Absolute return is the percentage change in the value of investment over the investment period. For instance, if you invested Rs. 10 lakhs for one year and the same Rs. 10 lakhs grows to Rs. 12 lakhs in one year, then the absolute return of your investment is 20 per cent ((12,00,000-10,00,000) / 10,00,000) X 100. Absolute returns are typically calculated when the holding period of an investment is less than one year.

 

Simple Annualized Return 

Simple annualized return is calculated as:

(365 / Holding Period in days) X absolute return

Simple annualized returns are typically used for calculating returns from money market funds or cash where the holding period of an investment is less than one year.

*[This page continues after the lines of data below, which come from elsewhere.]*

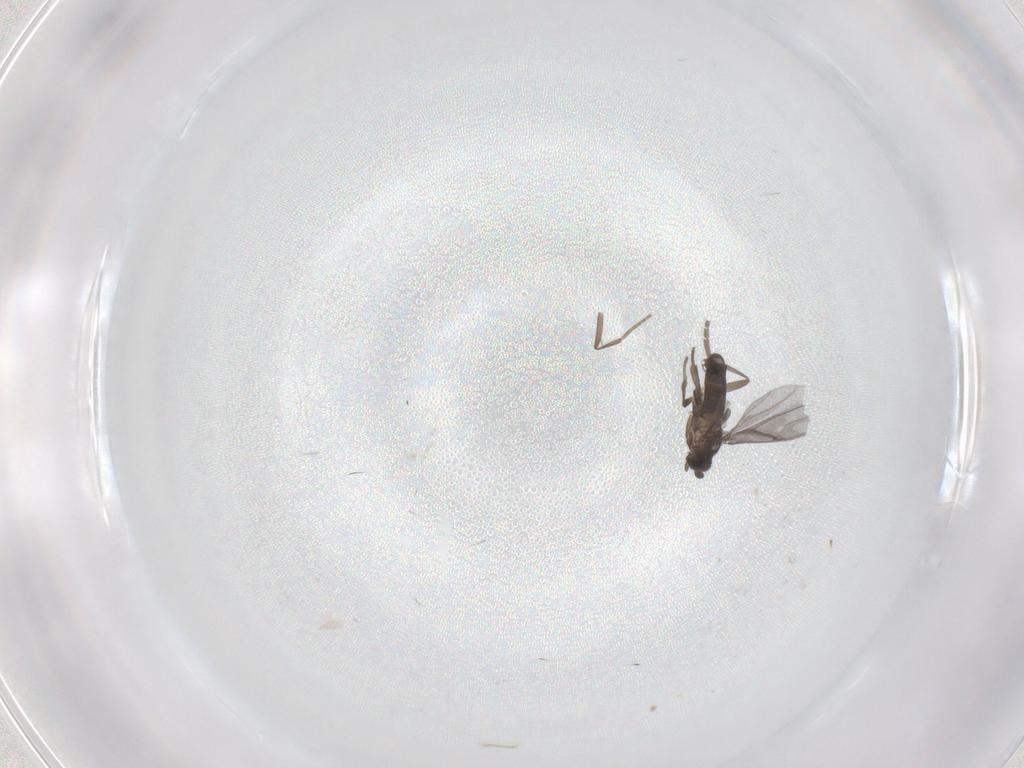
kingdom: Animalia
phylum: Arthropoda
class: Insecta
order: Diptera
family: Phoridae
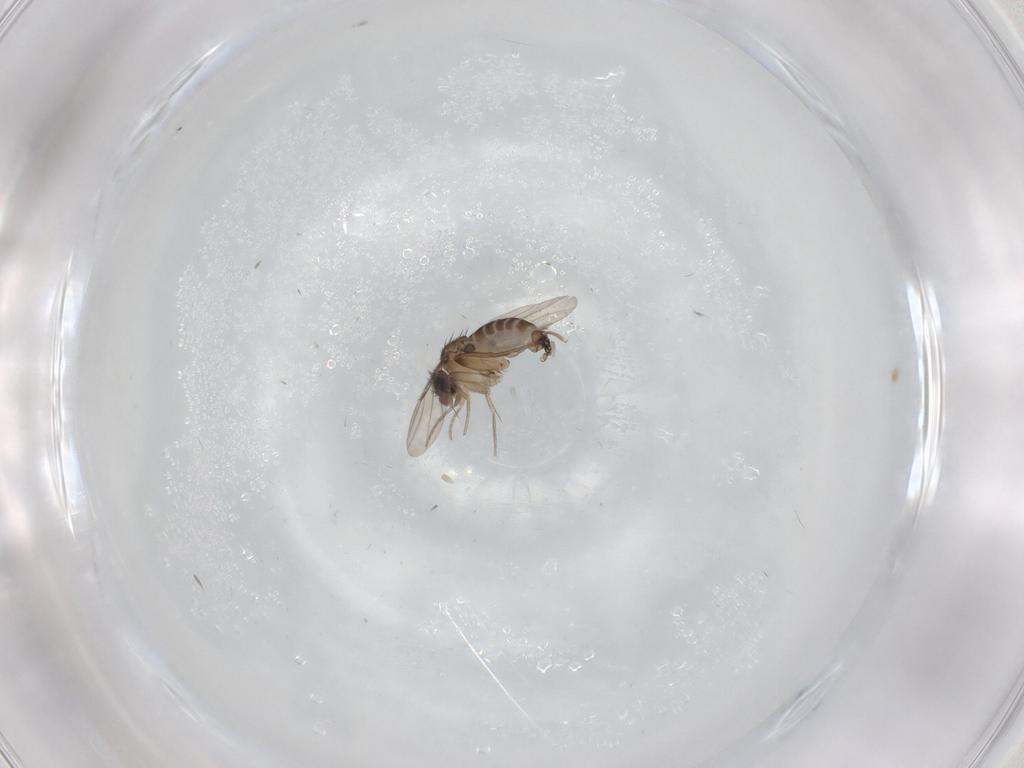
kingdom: Animalia
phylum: Arthropoda
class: Insecta
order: Diptera
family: Phoridae
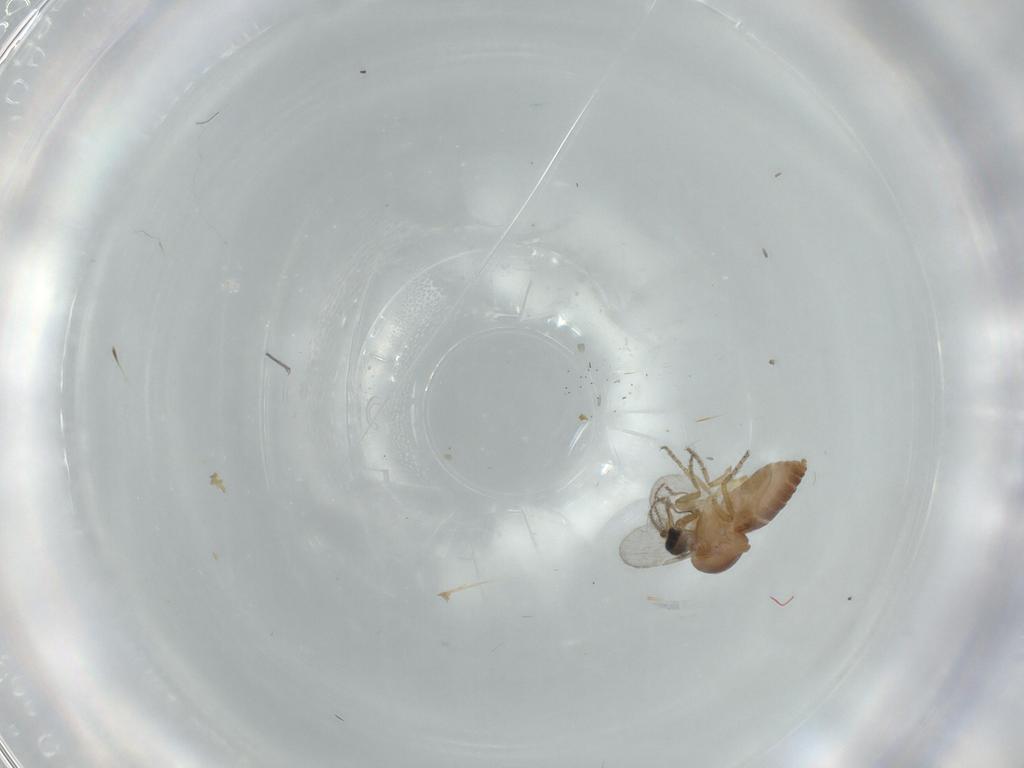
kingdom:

Nevertheless, it can also be used for  calculating returns on equity investment for less than a year. For example, if you invested Rs 50,000 for 45 days and at the end of it grows to Rs 48000, your simple annualized return on investment would be around 54 per cent. ((365/45)*(48-45)/45)*100

 

Compounded Annual Growth Rate (CAGR) 

Compounded Annual Growth Rate (CAGR) is the annual average rate at which an investment has grown over a period of time. The average here refers to geometric average and not arithmetic or simple average. This means you not only earn returns on your initial investment but also on your returns. Compounded annual growth rate is calculated as:

[(Final Value / Initial Value) ^ (1 / N) - 1] X 100, where N is Number of years.

Illustration:

Let’s assume you have invested Rs. 10 lakhs on 1st September 2015 and value of the investment as on 31st August 2018 is Rs. 15 lakhs. The compounded annual growth rate calculated is 14.47%. It is calculated as follows:

[(15,00,000 / 10,00,000) ^ (1 / 3) - 1] X 100

Although these methods are easy to calculate, investors must not rely on only this parameter. Investor must also understand the risk involved in it and also must look at financial goals.